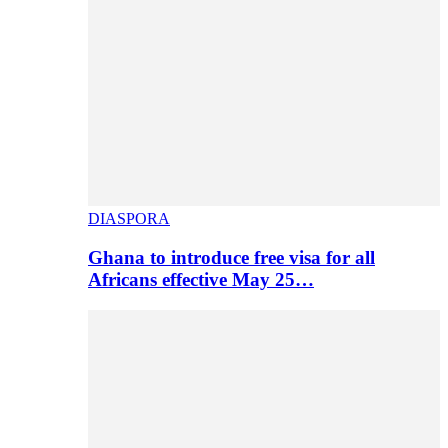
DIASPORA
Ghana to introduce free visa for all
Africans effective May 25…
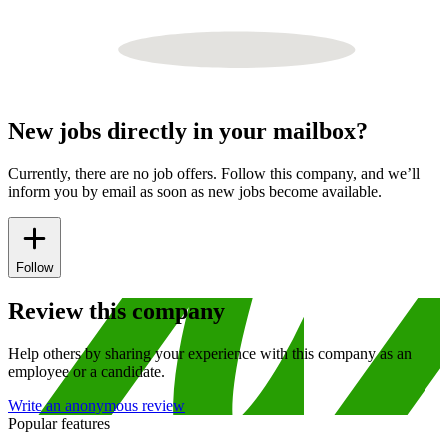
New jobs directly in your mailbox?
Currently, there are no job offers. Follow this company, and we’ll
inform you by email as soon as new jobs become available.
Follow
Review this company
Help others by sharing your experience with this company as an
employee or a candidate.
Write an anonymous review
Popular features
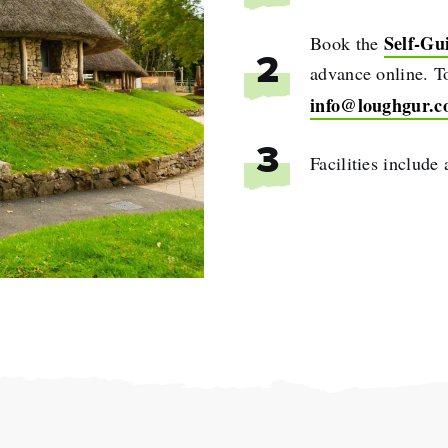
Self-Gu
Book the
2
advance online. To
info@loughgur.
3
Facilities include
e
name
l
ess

· · · · ·

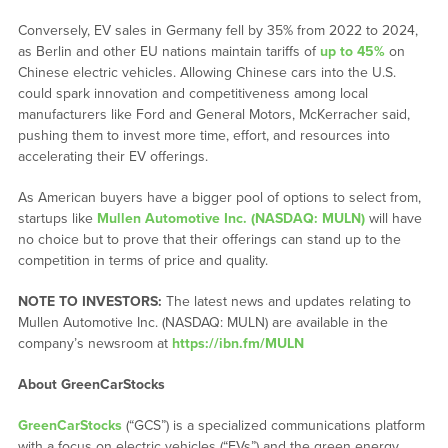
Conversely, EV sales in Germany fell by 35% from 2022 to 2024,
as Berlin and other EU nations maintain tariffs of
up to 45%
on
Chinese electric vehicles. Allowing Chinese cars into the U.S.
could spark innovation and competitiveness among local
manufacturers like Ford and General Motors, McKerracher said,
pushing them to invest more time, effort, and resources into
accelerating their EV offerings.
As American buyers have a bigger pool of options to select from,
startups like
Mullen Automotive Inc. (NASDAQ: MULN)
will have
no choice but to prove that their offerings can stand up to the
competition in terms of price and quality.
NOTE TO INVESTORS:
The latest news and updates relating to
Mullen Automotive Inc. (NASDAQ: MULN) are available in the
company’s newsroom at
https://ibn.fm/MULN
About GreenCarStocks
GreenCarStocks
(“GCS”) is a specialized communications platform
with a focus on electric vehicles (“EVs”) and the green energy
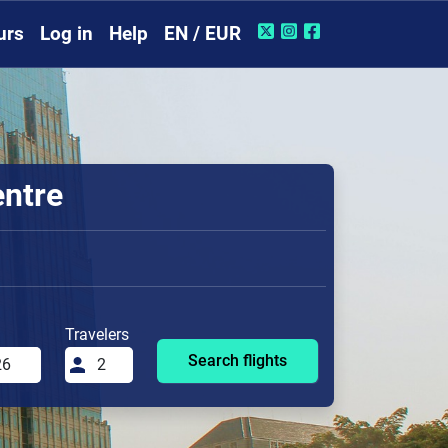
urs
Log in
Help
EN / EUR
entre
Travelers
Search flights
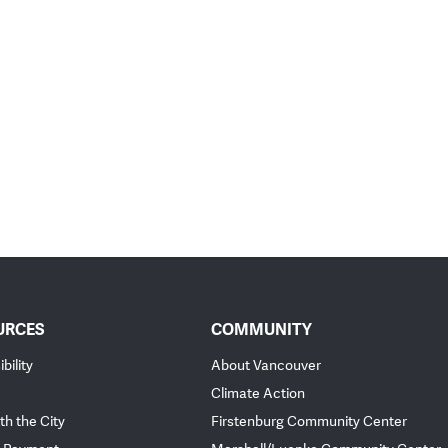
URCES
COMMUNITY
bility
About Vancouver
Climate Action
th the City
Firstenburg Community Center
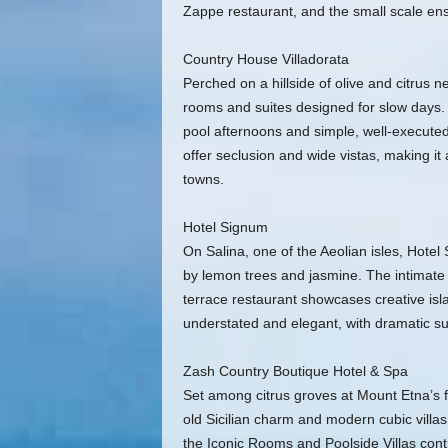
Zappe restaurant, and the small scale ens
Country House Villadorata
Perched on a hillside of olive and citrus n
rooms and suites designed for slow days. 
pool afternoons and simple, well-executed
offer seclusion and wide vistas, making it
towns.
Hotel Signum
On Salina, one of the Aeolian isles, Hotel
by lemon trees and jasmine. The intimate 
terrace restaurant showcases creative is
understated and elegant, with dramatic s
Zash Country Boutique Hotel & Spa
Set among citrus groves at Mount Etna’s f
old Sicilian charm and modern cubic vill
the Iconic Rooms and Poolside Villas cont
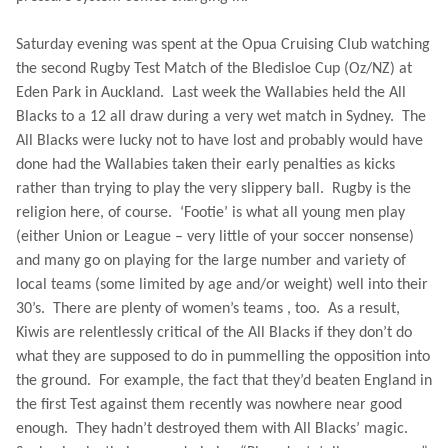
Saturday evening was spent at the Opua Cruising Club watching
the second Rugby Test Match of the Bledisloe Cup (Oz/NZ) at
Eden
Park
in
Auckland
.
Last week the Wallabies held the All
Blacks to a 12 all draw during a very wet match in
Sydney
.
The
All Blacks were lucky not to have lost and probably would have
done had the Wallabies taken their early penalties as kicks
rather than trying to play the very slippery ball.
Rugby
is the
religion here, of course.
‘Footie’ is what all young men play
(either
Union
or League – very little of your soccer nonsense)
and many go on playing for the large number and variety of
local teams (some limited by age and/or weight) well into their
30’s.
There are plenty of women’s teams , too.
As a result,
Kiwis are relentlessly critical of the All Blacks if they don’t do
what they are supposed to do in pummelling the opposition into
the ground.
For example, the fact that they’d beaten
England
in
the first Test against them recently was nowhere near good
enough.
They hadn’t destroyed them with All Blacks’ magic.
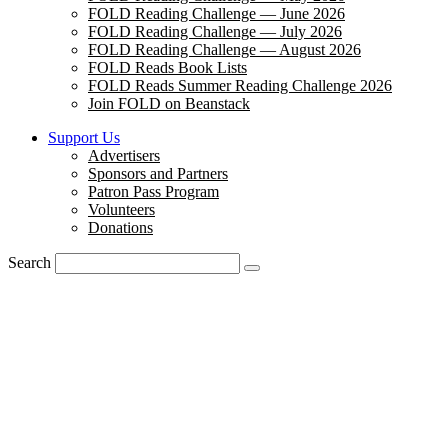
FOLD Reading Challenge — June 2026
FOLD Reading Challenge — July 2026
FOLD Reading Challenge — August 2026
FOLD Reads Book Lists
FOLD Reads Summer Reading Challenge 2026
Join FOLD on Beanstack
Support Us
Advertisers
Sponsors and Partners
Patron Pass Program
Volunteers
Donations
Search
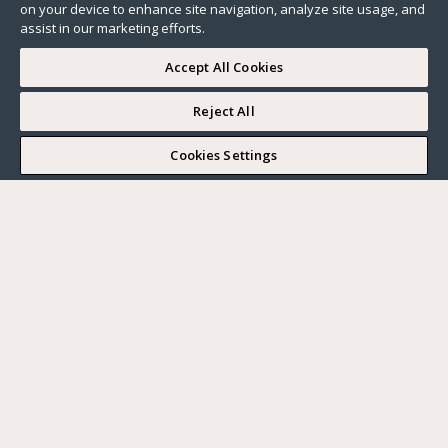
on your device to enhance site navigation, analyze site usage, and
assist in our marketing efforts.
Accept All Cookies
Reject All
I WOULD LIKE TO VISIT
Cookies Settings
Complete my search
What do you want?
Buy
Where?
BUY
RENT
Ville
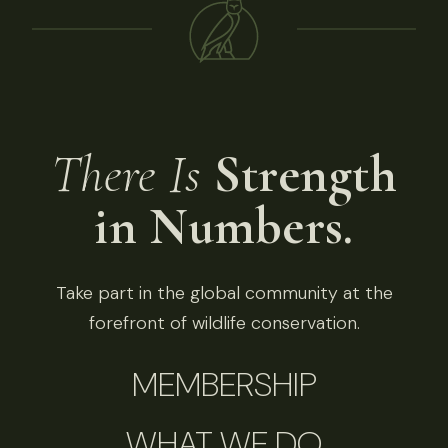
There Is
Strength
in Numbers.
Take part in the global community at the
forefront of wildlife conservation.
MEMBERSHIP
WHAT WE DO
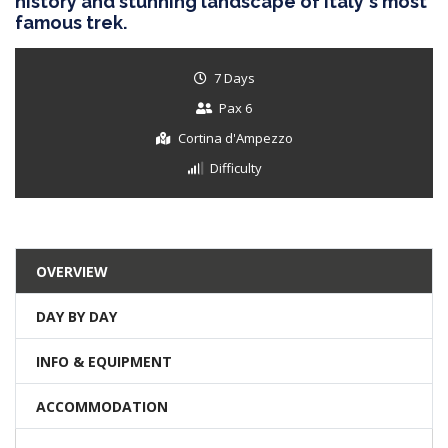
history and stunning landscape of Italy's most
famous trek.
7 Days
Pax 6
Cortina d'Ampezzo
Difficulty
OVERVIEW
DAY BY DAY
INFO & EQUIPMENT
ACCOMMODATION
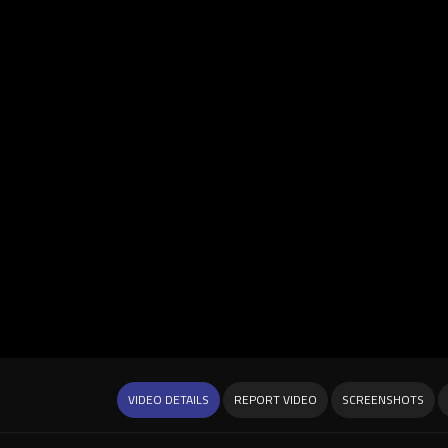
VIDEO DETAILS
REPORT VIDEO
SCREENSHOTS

· · · · ·

_Exercise description:_
Please copy out word for word the lines of the records from the line with "New jobs directly in your mailbox?" up to and including the line with "Popular features".

_Result for this exercise:_
New jobs directly in your mailbox?
Currently, there are no job offers. Follow this company, and we’ll
inform you by email as soon as new jobs become available.
Follow
Review this company
Help others by sharing your experience with this company as an
employee or a candidate.
Write an anonymous review
Popular features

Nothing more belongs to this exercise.